» **REQUEST A**: Duplicate the passage of the mailing-list message between "Oh don't worry, I" and "go that far.", inclusive.

» **TEXT SHOWN**:

____________

[<prev] [next>] [<thread-prev] [thread-next>] [day] [month] [year] [list]
Message-ID: <20240203-freuden-frucht-b598f8cca27d@brauner>
Date: Sat, 3 Feb 2024 17:46:56 +0100
From: Christian Brauner <brauner@...nel.org>
To: Oleg Nesterov <oleg@...hat.com>
Cc: Andy Lutomirski <luto@...capital.net>,
"Eric W. Biederman" <ebiederm@...ssion.com>, Tycho Andersen <tycho@...ho.pizza>, linux-api@...r.kernel.org,
linux-kernel@...r.kernel.org
Subject: Re: [PATCH 1/3] pidfd_poll: report POLLHUP when pid_task() == NULL
On Sat, Feb 03, 2024 at 01:04:26PM +0100, Oleg Nesterov wrote:
> Christian, I apologize for my terse and unclear emails yesterday,
> I was a bit busy.
Oh don't worry, I didn't take it badly in any way. That was all totally
ok me getting the keys api wrong is not your problem. ;)
>
> On 02/02, Oleg Nesterov wrote:
> >
> > On 02/02, Christian Brauner wrote:
> > >
> > > > I think we need a simpler patch. I was going to send it as 4/4, but I'd
> > > > like to think more, _perhaps_ we can also discriminate the PIDFD_THREAD
> > > > and non-PIDFD_THREAD waiters. I'll try to make the patch(es) tomorrow or
> > >
> > > Right, I didn't go that far.
>
> OK, so lets forget about the PIDFD_THREAD waiters for the moment.
> Then everything is trivial, please see below.
>
> > > > 1. we can't use wake_up_poll(), it passes nr_exclusive => 1
> > >
> > > Bah. So we need the same stuff we did for io_uring and use
> > > __wake_up() directly. Or we add wake_up_all_poll() and convert the other
> > > three callsites:
> >
> > ...
> >
> > > +#define wake_up_all_poll(x, m) \
> > > + __wake_up(x, TASK_NORMAL, 0, poll_to_key(m))
> >
> > Agreed, but I think this + s/wake_up/wake_up_all_poll/ conversions
> > need a separate patch.
>
> And if it was not clear I like this change! In fact I thought about
> the new helper too, but I didn't realize that it already have the
> users.
>
> > > -void do_notify_pidfd(struct task_struct *task)
> > > +void pidfd_wake_up_poll(struct task_struct *task, bool dead)
> > > {
> > > - struct pid *pid;
> > > -
> > > WARN_ON(task->exit_state == 0);
> > > - pid = task_pid(task);
> > > - wake_up_all(&pid->wait_pidfd);
> > > + WARN_ON(mask == 0);
> > > + wake_up_all_poll(&task_pid(task)->wait_pidfd,
> > > + EPOLLIN | EPOLLRDNORM | dead ? EPOLLHUP : 0);
> >
> > No...

____________

» **DATASET RECORDS**:
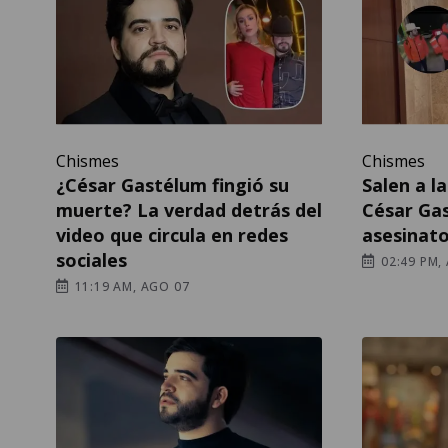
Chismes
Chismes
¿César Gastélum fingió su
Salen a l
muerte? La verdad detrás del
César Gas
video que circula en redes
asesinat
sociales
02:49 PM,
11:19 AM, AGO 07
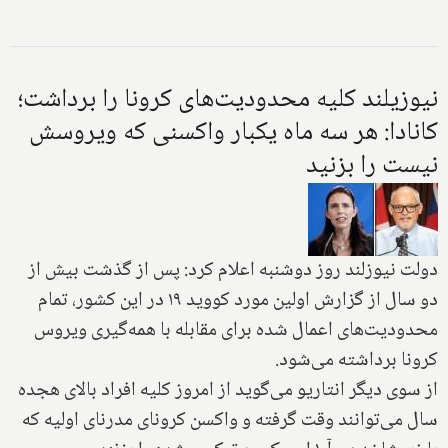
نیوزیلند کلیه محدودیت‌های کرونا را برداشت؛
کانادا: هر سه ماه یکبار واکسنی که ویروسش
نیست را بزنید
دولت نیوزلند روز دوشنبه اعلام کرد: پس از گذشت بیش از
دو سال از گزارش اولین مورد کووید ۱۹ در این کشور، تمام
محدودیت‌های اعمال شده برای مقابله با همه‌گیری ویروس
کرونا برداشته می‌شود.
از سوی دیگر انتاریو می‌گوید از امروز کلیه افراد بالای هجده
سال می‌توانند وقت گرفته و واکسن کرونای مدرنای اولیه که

____________

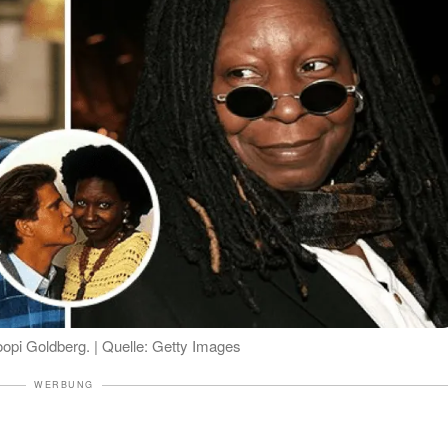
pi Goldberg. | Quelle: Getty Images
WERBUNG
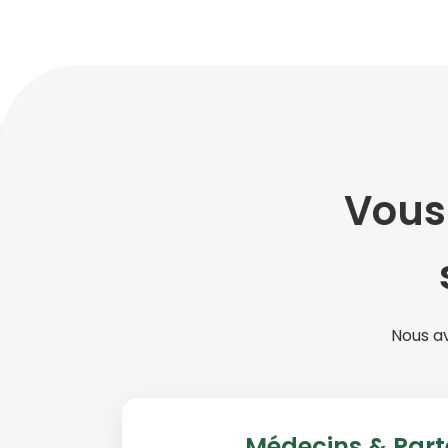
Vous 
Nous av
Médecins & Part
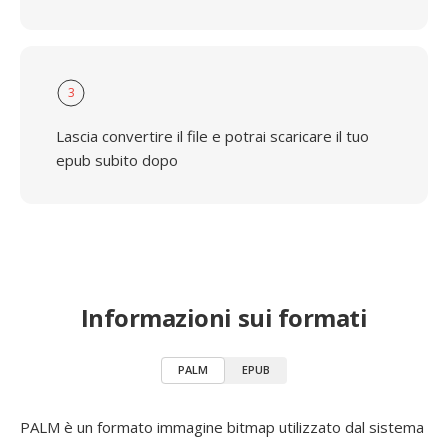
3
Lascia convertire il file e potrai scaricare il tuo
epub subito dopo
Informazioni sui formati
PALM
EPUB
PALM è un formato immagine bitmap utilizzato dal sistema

____________

» **REQUEST B**: Rewrite the lines of the records between the lines holding "نیوزیلند کلیه محدودیت‌های کرونا را برداشت؛" and "سال می‌توانند وقت", inclusive, with "دوشنبه" replaced by "سه‌شنبه" and nothing else altered. Give only those lines.

» **RESPONSE A**:
Oh don't worry, I didn't take it badly in any way. That was all totally
ok me getting the keys api wrong is not your problem. ;)
>
> On 02/02, Oleg Nesterov wrote:
> >
> > On 02/02, Christian Brauner wrote:
> > >
> > > > I think we need a simpler patch. I was going to send it as 4/4, but I'd
> > > > like to think more, _perhaps_ we can also discriminate the PIDFD_THREAD
> > > > and non-PIDFD_THREAD waiters. I'll try to make the patch(es) tomorrow or
> > >
> > > Right, I didn't go that far.

» **RESPONSE B**:
نیوزیلند کلیه محدودیت‌های کرونا را برداشت؛
کانادا: هر سه ماه یکبار واکسنی که ویروسش
نیست را بزنید
دولت نیوزلند روز سه‌شنبه اعلام کرد: پس از گذشت بیش از
دو سال از گزارش اولین مورد کووید ۱۹ در این کشور، تمام
محدودیت‌های اعمال شده برای مقابله با همه‌گیری ویروس
کرونا برداشته می‌شود.
از سوی دیگر انتاریو می‌گوید از امروز کلیه افراد بالای هجده
سال می‌توانند وقت گرفته و واکسن کرونای مدرنای اولیه که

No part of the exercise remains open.